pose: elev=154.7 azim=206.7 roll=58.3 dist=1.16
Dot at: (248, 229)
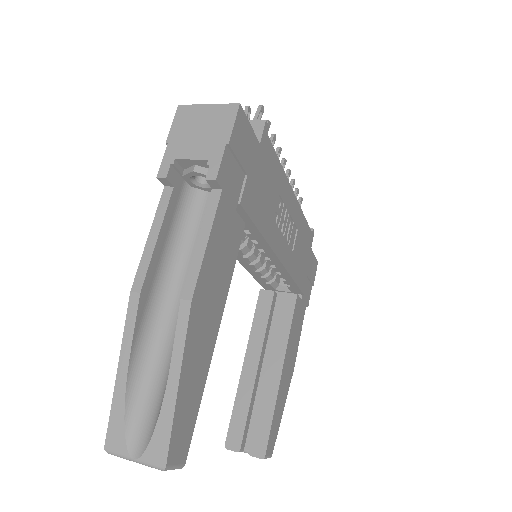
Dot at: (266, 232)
---
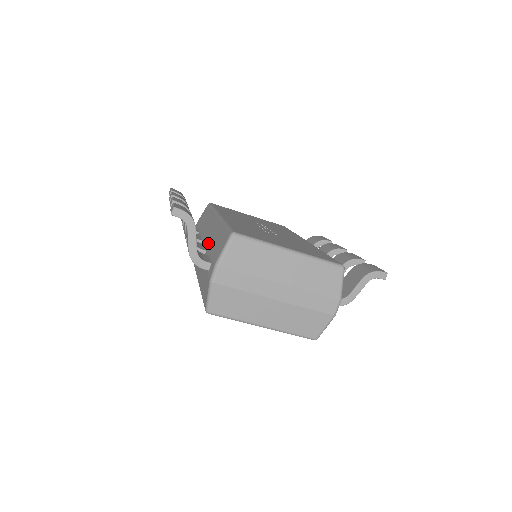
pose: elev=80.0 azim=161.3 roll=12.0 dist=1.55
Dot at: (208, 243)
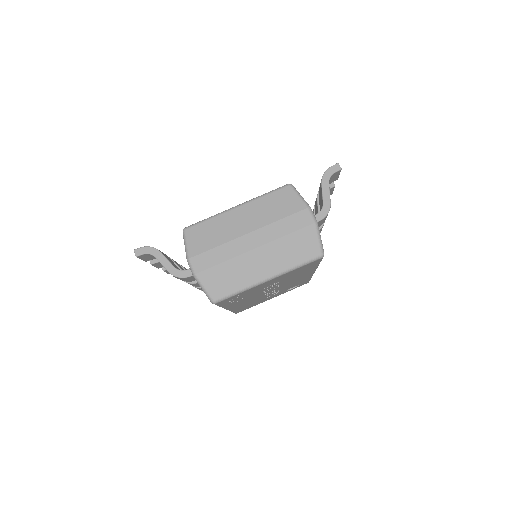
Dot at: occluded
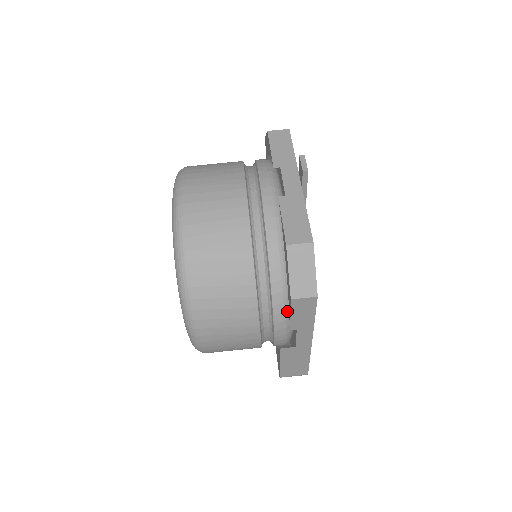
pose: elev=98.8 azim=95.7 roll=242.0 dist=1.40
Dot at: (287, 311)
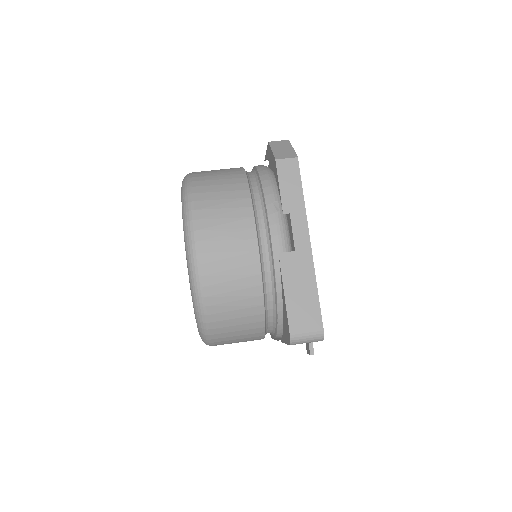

**Task instructions**
Which lines in the records contain the string "elev"? Report each such line in full, and treat uppercase and lowercase as different.

**Written answer**
pose: elev=154.7 azim=206.7 roll=58.3 dist=1.16
pose: elev=80.0 azim=161.3 roll=12.0 dist=1.55
pose: elev=98.8 azim=95.7 roll=242.0 dist=1.40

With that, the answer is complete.